US Asks to Drop Case Accusing NYPD Officer of Spying for China

He came to the United States at 17 on a cultural exchange visa and later applied for, and was granted, political asylum, court filings show. He joined the Marines in 2009, spent seven months in Afghanistan, became a U.S. citizen in 2010, was honorably discharged in 2014 and then enlisted in the Army reserves, court records show.

In 2016, Officer Angwang joined the Police Department, where he was a patrol officer and, at the time of his arrest in September 2020, a community affairs officer with the 111th Precinct in Queens.

Prosecutors cited recorded phone calls in charging Officer Angwang and said he had reported regularly to two Chinese consular officials in New York on the activities of ethnic Tibetans. One of the officials was responsible for “neutralizing sources of potential opposition to the policies and authority” opposed to the Chinese government’s policies and authority, court filings said.

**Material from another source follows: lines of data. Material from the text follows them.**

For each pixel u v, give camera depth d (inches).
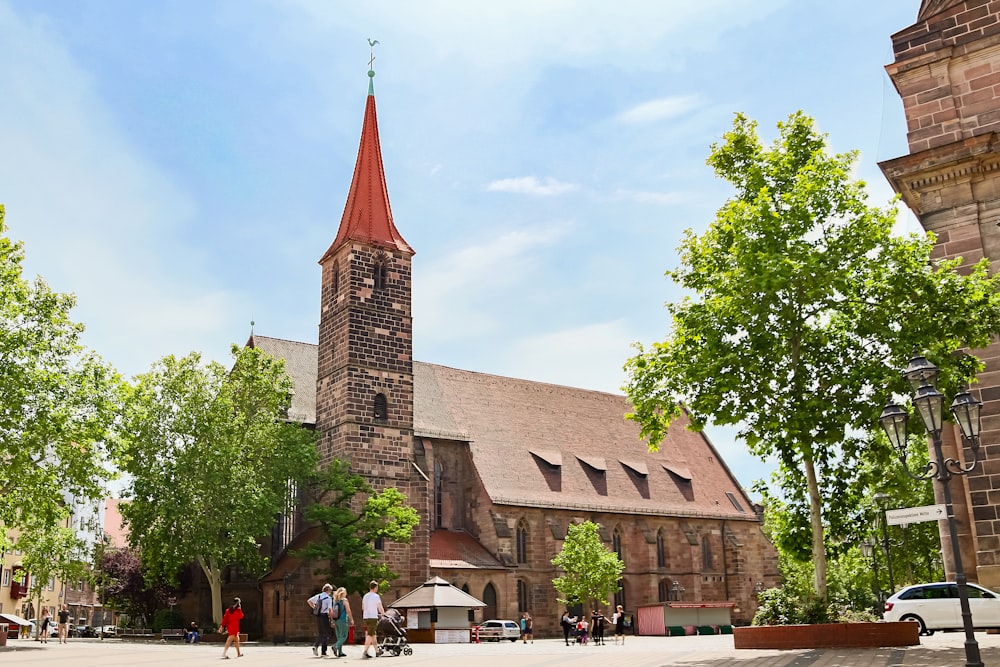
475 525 3083.2
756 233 1218.0
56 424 1846.7
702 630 3046.3
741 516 3784.5
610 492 3454.7
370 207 2908.5
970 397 812.6
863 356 1218.0
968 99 1391.5
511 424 3447.3
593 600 3169.3
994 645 1089.4
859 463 1270.9
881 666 831.7
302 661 1172.5
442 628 2304.4
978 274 1205.1
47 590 4003.4
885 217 1206.3
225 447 2460.6
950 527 742.5
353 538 2399.1
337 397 2723.9
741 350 1219.9
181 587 2893.7
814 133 1304.1
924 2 1457.9
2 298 1866.4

But Mr. Carman, Officer Angwang’s lawyer, argued that the conversations described by prosecutors as “nefarious” were actually “pedestrian” efforts by his client to maintain good relations with Chinese officials so that he could obtain a visa to visit his parents in China and to introduce them to his daughter.

“It is in this light that the court should assess Mr. Angwang’s solicitous tone and accommodating posture,” in his communications with one of the consular officials, Mr. Carman writes in one filling.

On Monday, Ashwin Verghese, a spokesman for International Campaign for Tibet, an advocacy group, said the lack of “clear details” about why prosecutors had moved to dismiss the case did not “negate the fact that” Officer Angwang had engaged in “close interaction with Chinese diplomats in New York, unusual for a Tibetan who has sought asylum in the United States.”

Officer Angwang was suspended without pay by the Police Department and discharged from the Army Reserve after he was charged. He was restored to the police payroll but remained suspended after being freed on bail in 2021, Mr. Carman said.